═════ Data ═════
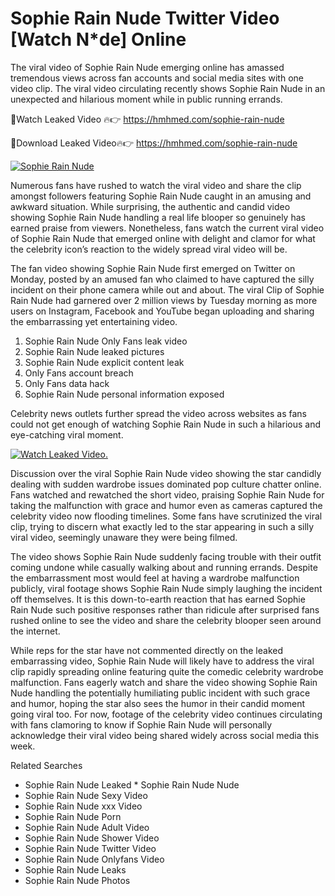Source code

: ﻿# Sophie Rain Nude Twitter Video [Watch N*de] Online

The viral video of ﻿Sophie Rain Nude emerging online has amassed tremendous views across fan accounts and social media sites with one video clip. The viral video circulating recently shows ﻿Sophie Rain Nude in an unexpected and hilarious moment while in public running errands. 

🔴Watch Leaked Video 🔥👉  https://hmhmed.com/sophie-rain-nude 

🔴Download Leaked Video🔥👉  https://hmhmed.com/sophie-rain-nude 

[![Sophie Rain Nude](https://i.imgur.com/dJHk4Zq.gif)](https://hmhmed.com/sophie-rain-nude)

Numerous fans have rushed to watch the viral video and share the clip amongst followers featuring ﻿Sophie Rain Nude caught in an amusing and awkward situation. While surprising, the authentic and candid video showing ﻿Sophie Rain Nude handling a real life blooper so genuinely has earned praise from viewers. Nonetheless, fans watch the current viral video of ﻿Sophie Rain Nude that emerged online with delight and clamor for what the celebrity icon’s reaction to the widely spread viral video will be.

The fan video showing ﻿Sophie Rain Nude first emerged on Twitter on Monday, posted by an amused fan who claimed to have captured the silly incident on their phone camera while out and about. The viral Clip of ﻿Sophie Rain Nude had garnered over 2 million views by Tuesday morning as more users on Instagram, Facebook and YouTube began uploading and sharing the embarrassing yet entertaining video. 

1. ﻿Sophie Rain Nude Only Fans leak video
2. ﻿Sophie Rain Nude leaked pictures
3. ﻿Sophie Rain Nude explicit content leak
4. Only Fans account breach
5. Only Fans data hack
6. ﻿Sophie Rain Nude personal information exposed

Celebrity news outlets further spread the video across websites as fans could not get enough of watching ﻿Sophie Rain Nude in such a hilarious and eye-catching viral moment. 

[![Watch Leaked Video.](https://miro.medium.com/v2/resize:fit:828/format:webp/1*cilzJN44JGOrTw9NJCrNHA.gif "Watch Leaked Video")](https://hmhmed.com/sophie-rain-nude)

Discussion over the viral ﻿Sophie Rain Nude video showing the star candidly dealing with sudden wardrobe issues dominated pop culture chatter online. Fans watched and rewatched the short video, praising ﻿Sophie Rain Nude for taking the malfunction with grace and humor even as cameras captured the celebrity video now flooding timelines. Some fans have scrutinized the viral clip, trying to discern what exactly led to the star appearing in such a silly viral video, seemingly unaware they were being filmed.

The video shows ﻿Sophie Rain Nude suddenly facing trouble with their outfit coming undone while casually walking about and running errands. Despite the embarrassment most would feel at having a wardrobe malfunction publicly, viral footage shows ﻿Sophie Rain Nude simply laughing the incident off themselves. It is this down-to-earth reaction that has earned ﻿Sophie Rain Nude such positive responses rather than ridicule after surprised fans rushed online to see the video and share the celebrity blooper seen around the internet.  

While reps for the star have not commented directly on the leaked embarrassing video, ﻿Sophie Rain Nude will likely have to address the viral clip rapidly spreading online featuring quite the comedic celebrity wardrobe malfunction. Fans eagerly watch and share the video showing ﻿Sophie Rain Nude handling the potentially humiliating public incident with such grace and humor, hoping the star also sees the humor in their candid moment going viral too. For now, footage of the celebrity video continues circulating with fans clamoring to know if ﻿Sophie Rain Nude will personally acknowledge their viral video being shared widely across social media this week.

Related Searches
* ﻿Sophie Rain Nude Leaked
﻿* Sophie Rain Nude Nude
* ﻿Sophie Rain Nude Sexy Video
* ﻿Sophie Rain Nude xxx Video
* ﻿Sophie Rain Nude Porn
* ﻿Sophie Rain Nude Adult Video
* ﻿Sophie Rain Nude Shower Video
* ﻿Sophie Rain Nude Twitter Video
* ﻿Sophie Rain Nude Onlyfans Video
* ﻿Sophie Rain Nude Leaks
* ﻿Sophie Rain Nude Photos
═════
_Work item_. Your answer should consist of the lines from the line with "6. ﻿Sophie Rain" to the line with "Discussion over the" above, repeated exactly, both ends included.

_Written answer_.
6. ﻿Sophie Rain Nude personal information exposed

Celebrity news outlets further spread the video across websites as fans could not get enough of watching ﻿Sophie Rain Nude in such a hilarious and eye-catching viral moment. 

[![Watch Leaked Video.](https://miro.medium.com/v2/resize:fit:828/format:webp/1*cilzJN44JGOrTw9NJCrNHA.gif "Watch Leaked Video")](https://hmhmed.com/sophie-rain-nude)

Discussion over the viral ﻿Sophie Rain Nude video showing the star candidly dealing with sudden wardrobe issues dominated pop culture chatter online. Fans watched and rewatched the short video, praising ﻿Sophie Rain Nude for taking the malfunction with grace and humor even as cameras captured the celebrity video now flooding timelines. Some fans have scrutinized the viral clip, trying to discern what exactly led to the star appearing in such a silly viral video, seemingly unaware they were being filmed.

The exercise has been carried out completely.